The special release is part of an effort to increase the transparency of the bank, which has been criticised for keeping the Court — which is meant to be its governing body — in the dark
In a statement, Treasury Select Committee head Andrew Tyrie said that during the financial crisis “the Bank of England did not have a board worthy of the name.” It was effectively dominated by governor Mervyn King and the Court was ineffective as a regulatory body.
A prime example of the bank’s secrecy contained in the minutes is a set of weird name animals used to refer to struggling financial institutions, most of which had to be bailed out.
“The Governor outlined a proposed emergency facility for Fox in the light of its current financial circumstances stand out,” one part reads.

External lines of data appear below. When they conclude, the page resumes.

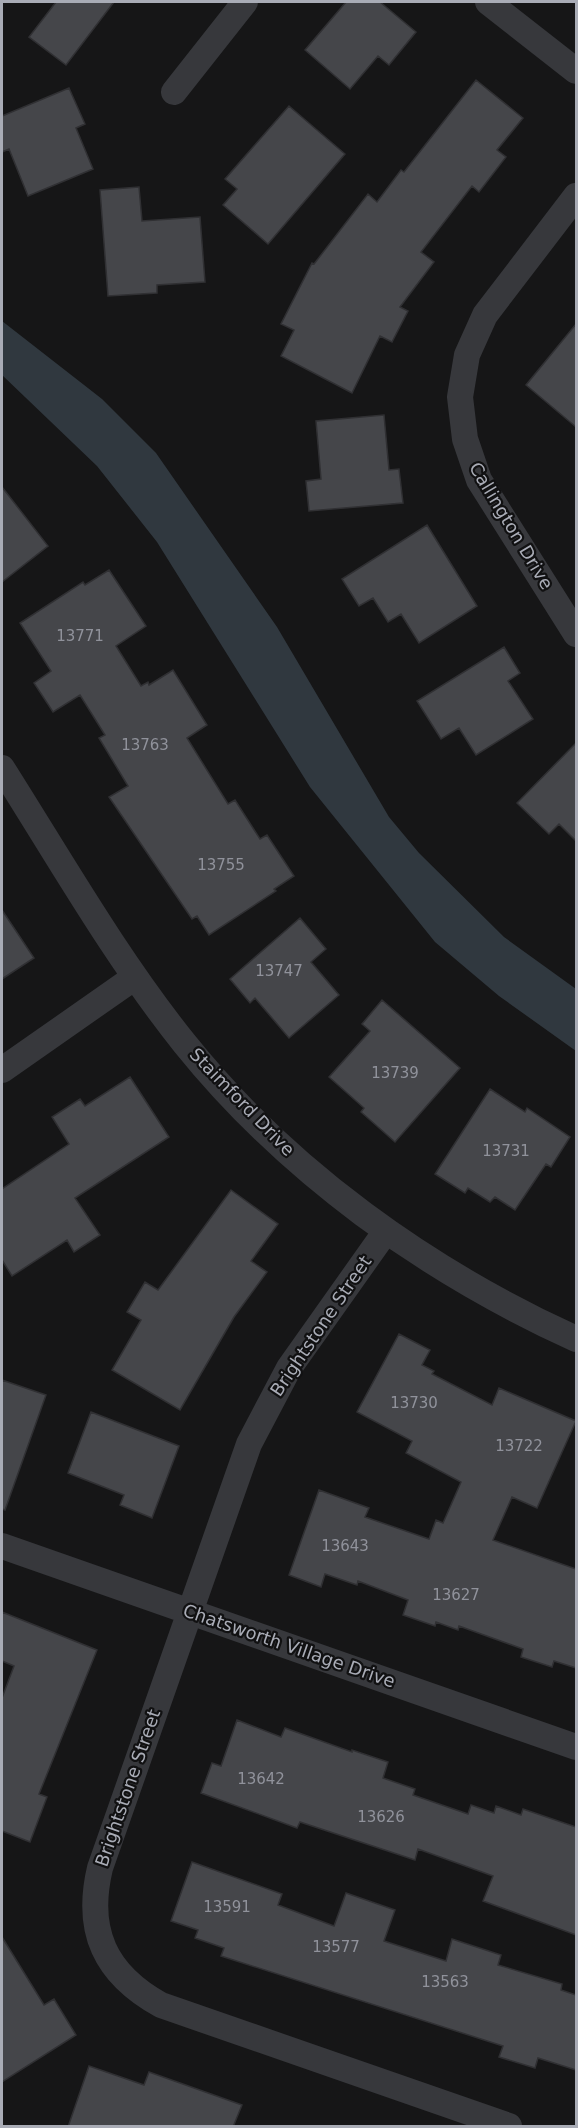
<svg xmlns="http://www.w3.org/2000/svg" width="578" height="2128" font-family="'DejaVu Sans',sans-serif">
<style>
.water{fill:#30383f}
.building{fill:#45464a;stroke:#303033;stroke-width:1.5}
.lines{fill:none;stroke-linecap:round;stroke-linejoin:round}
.street{stroke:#37383c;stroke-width:26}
.labels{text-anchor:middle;stroke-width:4.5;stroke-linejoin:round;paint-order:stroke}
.number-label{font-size:15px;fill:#90929b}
.street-label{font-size:18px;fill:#a9acb6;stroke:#111112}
</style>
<rect width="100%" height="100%" fill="#161617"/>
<!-- water -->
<path class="water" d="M 2,321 L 102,399 L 156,453 L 277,627 L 389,817 L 419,853 L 504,937 L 576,989 L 576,1051 L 499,996 L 435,942 L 310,787 L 157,542 L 97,466 L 2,375 Z"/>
<!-- building -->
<path class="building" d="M 56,2 L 114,2 L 66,65 L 29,37 Z
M 346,2 L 380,2 L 416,32 L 389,65 L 378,56 L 350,89 L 305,50 Z
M 476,80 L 523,118 L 497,150 L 506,157 L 479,192 L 472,186 L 421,252 L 434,262 L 400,307 L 408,311 L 392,342 L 380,336 L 352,393 L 281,356 L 294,330 L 281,324 L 312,263 L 314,264 L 368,194 L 377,202 L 401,170 L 404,172 Z
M 69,88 L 85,124 L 76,128 L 93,169 L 28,196 L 9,149 L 2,152 L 2,116 Z
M 289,106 L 345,154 L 268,244 L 223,205 L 237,189 L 225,179 Z
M 139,187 L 142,221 L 200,217 L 205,282 L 157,285 L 157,293 L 108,296 L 100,190 Z
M 576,324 L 576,427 L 526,385 Z
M 384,415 L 389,470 L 399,469 L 403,503 L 309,511 L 306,481 L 321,479 L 316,421 Z
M 2,487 L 48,546 L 2,582 Z
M 427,525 L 477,606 L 419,643 L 401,614 L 388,622 L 373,598 L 359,606 L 342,579 Z
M 109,570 L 146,626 L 116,646 L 141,686 L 148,682 L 149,685 L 173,670 L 207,725 L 187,738 L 228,804 L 235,800 L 260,839 L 267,835 L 294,876 L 274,889 L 276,891 L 209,935 L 197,916 L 192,919 L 109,797 L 128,786 L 99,738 L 105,735 L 80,695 L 53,712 L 34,683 L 51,671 L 20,623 L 83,582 L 85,585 Z
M 504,647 L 520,673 L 508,681 L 533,719 L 476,755 L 459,728 L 441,739 L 417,701 Z
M 576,743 L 576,841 L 559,824 L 549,834 L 517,803 Z
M 2,910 L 34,958 L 2,979 Z
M 300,918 L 326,949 L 311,962 L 339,995 L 289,1038 L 255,998 L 250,1003 L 230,979 Z
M 382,1000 L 460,1068 L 395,1142 L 361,1112 L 364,1108 L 329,1077 L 370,1031 L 362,1024 Z
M 130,1077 L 169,1137 L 75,1198 L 100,1235 L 74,1252 L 67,1240 L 12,1276 L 2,1260 L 2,1189 L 69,1144 L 52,1117 L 80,1099 L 85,1106 Z
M 490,1089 L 525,1112 L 527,1108 L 570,1137 L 551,1167 L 546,1164 L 515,1210 L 495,1197 L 490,1202 L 468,1188 L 465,1193 L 435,1174 Z
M 231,1190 L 278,1224 L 251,1261 L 267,1272 L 234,1317 L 180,1410 L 112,1370 L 141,1320 L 127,1312 L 145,1282 L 158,1290 Z
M 399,1334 L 430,1350 L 422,1365 L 434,1371 L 432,1374 L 492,1405 L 499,1388 L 576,1421 L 537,1508 L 512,1497 L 493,1540 L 576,1569 L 576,1668 L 554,1661 L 552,1667 L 521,1657 L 523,1649 L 459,1626 L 458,1630 L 436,1622 L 435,1626 L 403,1615 L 408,1600 L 358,1581 L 357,1585 L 325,1574 L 321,1587 L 289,1575 L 319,1490 L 369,1508 L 365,1517 L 429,1539 L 436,1520 L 443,1523 L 461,1482 L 406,1453 L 412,1441 L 357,1412 Z
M 2,1380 L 46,1395 L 5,1510 L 2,1509 Z
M 91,1412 L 179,1446 L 152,1518 L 120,1505 L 124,1495 L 68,1473 Z
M 2,1612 L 97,1650 L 39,1794 L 47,1797 L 30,1842 L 2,1831 L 2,1698 L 14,1666 L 2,1661 Z
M 237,1720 L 281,1737 L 285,1728 L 352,1752 L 352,1750 L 388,1762 L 383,1778 L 415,1789 L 413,1795 L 468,1814 L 471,1805 L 494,1813 L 496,1806 L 521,1815 L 523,1809 L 576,1827 L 576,1935 L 483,1901 L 493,1876 L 418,1849 L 415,1860 L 300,1822 L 297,1828 L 201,1793 L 212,1763 L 221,1766 Z
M 192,1862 L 282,1894 L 278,1905 L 334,1926 L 346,1893 L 395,1910 L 384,1941 L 446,1961 L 452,1939 L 501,1955 L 498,1965 L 562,1984 L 561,1990 L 576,1995 L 576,2070 L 538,2058 L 535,2068 L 499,2057 L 503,2046 L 221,1956 L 224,1948 L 195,1938 L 198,1930 L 171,1921 Z
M 2,1937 L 44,2005 L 54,1999 L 76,2035 L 2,2082 Z
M 89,2066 L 144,2085 L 149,2072 L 242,2105 L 233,2127 L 68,2127 Z"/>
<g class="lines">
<!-- street -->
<path class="street" d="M 488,2 L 576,71
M 174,92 L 245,2
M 576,196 L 485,315 L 467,355 L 460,397 L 465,439 L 479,480 L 576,634
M 2,768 C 61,861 116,958 185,1044 C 288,1172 427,1271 576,1339
M 2,1070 L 135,977
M 386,1231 L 289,1368 L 249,1444 L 100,1868 C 85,1931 105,1974 161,2005 L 509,2126
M 2,1546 L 576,1747"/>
</g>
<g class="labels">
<!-- number labels -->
<g class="number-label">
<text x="80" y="641">13771</text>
<text x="145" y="750">13763</text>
<text x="221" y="870">13755</text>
<text x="279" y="976">13747</text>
<text x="395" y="1078">13739</text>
<text x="506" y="1156">13731</text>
<text x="414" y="1408">13730</text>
<text x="519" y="1451">13722</text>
<text x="345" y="1551">13643</text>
<text x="456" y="1600">13627</text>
<text x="261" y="1784">13642</text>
<text x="381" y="1822">13626</text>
<text x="227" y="1912">13591</text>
<text x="336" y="1952">13577</text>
<text x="445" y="1987">13563</text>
</g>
<!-- street labels -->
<g class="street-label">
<text transform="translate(511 526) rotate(59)" y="6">Callington Drive</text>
<text transform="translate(242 1102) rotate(46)" y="6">Staimford Drive</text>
<text transform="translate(321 1326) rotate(-56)" y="6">Brightstone Street</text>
<text transform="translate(289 1646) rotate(19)" y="6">Chatsworth Village Drive</text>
<text transform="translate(128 1788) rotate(-71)" y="6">Brightstone Street</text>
</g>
</g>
<!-- border -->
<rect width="578" height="2128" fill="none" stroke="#a9acb6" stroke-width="6"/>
</svg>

The names were presumably used to prevent specific details leaking out if anyone got hold of the minutes.
The list below shows the code names for each bank.
The names make the Bank of England Transactions Committee minutes sound a bit like the Watership Down crossed with Margin Call.
For example, see if you can decipher the paragraph below:
Badger had made good progress in addressing their position. Recent sales of assets (commercial property) had secured sufficient funding to see them through to the middle of 2008..
In contrast, the Committee was told that senior management of Tiger had been less seized about the urgency of resolving future funding matters.
“Badger” is the name for Bradford and Bingley. And “Tiger” refers to Alliance and Leicester. In the end, Tiger didn’t resolve its future funding matters and was bought by Spanish bank Santander in 2008. The government came to Badger’s rescue, and still owns it to this day.